Synthesis Agent detects gaps in progression prediction biomarkers from Pai et al. (2016) and flags IGRA contradictions across studies. Writing Agent uses latexEditText for methods sections, latexSyncCitations integrates 20 LTBI papers, and latexCompile generates review manuscript; exportMermaid visualizes IGRA vs TST decision trees.

Use Cases

"Compare IGRA sensitivity vs TST in BCG-vaccinated cohorts from meta-analyses"

Research Agent → searchPapers → Analysis Agent → runPythonAnalysis(pandas meta-regression on Diel 2010 data) → researcher gets pooled odds ratios plot and GRADE table.

"Draft LaTeX review on LTBI guidelines evolution"

Synthesis Agent → gap detection on Mazurek 2010/Getahun 2015 → Writing Agent → latexSyncCitations(15 papers) → latexCompile → researcher gets camera-ready PDF with synced references.

"Find code for IGRA data analysis from LTBI papers"

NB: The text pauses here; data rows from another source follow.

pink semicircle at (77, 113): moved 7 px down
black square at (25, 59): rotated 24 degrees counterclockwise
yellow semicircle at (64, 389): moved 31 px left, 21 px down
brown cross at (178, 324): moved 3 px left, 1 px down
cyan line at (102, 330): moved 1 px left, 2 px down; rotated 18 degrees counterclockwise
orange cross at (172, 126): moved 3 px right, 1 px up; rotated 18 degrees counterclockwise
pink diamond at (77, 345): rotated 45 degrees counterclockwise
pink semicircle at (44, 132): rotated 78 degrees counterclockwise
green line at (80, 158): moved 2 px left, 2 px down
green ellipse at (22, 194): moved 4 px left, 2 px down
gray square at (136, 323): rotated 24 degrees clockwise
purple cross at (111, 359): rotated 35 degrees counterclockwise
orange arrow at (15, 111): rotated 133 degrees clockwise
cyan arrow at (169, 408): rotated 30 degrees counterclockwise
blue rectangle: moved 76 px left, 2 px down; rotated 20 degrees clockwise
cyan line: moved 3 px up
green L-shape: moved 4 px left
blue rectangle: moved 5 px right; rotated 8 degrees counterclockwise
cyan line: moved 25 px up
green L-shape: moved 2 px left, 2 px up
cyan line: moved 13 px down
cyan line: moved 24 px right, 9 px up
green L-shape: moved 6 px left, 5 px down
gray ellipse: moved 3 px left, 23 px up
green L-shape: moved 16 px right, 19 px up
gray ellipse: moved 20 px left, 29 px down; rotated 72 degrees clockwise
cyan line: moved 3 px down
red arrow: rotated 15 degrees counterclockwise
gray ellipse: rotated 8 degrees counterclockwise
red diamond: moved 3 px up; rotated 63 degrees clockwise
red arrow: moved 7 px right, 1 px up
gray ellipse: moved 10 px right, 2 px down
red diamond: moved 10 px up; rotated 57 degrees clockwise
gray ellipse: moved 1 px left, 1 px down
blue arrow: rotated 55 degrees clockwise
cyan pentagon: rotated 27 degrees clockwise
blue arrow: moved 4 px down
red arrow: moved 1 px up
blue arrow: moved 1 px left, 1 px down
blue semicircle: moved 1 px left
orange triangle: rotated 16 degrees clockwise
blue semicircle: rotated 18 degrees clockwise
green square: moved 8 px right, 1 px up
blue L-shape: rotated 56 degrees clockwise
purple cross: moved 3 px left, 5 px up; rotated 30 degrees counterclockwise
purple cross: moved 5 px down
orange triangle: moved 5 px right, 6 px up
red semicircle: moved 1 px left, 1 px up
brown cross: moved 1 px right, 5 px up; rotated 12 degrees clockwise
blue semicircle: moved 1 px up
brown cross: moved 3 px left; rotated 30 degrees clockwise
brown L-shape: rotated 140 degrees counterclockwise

Research Agent → paperExtractUrls(Diel 2010) → Code Discovery → paperFindGithubRepo → githubRepoInspect → researcher gets R scripts for IGRA positivity modeling.

Automated Workflows

Deep Research workflow conducts systematic review: searchPapers('LTBI IGRA low prevalence') → 50+ papers → DeepScan 7-step analysis with CoVe checkpoints → structured report on progression predictors. Theorizer generates hypotheses on novel biomarkers from Chandra et al. (2022) immune evasion patterns. DeepScan verifies IGRA meta-analysis reproducibility step-by-step.

Frequently Asked Questions

What defines latent TB infection diagnostics?

LTBI diagnostics detect immune responses to M. tuberculosis without active disease symptoms, primarily using IGRAs like QuantiFERON-TB Gold and T-SPOT.TB versus TST (Pai et al., 2016).

What are main IGRA methods?

QuantiFERON-TB Gold In-Tube measures IFN-γ via ELISA after ESAT-6/CFP-10 stimulation; T-SPOT.TB counts IFN-γ spots via ELISPOT (Diel et al., 2010; Mazurek et al., 2010).

What are key papers on LTBI IGRAs?

Diel et al. (2010, 538 citations) meta-analysis shows IGRA superiority over TST; Mazurek et al. (2010, 1140 citations) provides CDC guidelines; Getahun et al. (2015) offers WHO low-burden recommendations.

What are open problems in LTBI diagnostics?

Predicting progression risk beyond IGRAs remains unsolved; novel biomarkers needed for low-prevalence accuracy; IGRA-TST discordance requires standardized interpretation (Pai et al., 2016; Kang, 2005).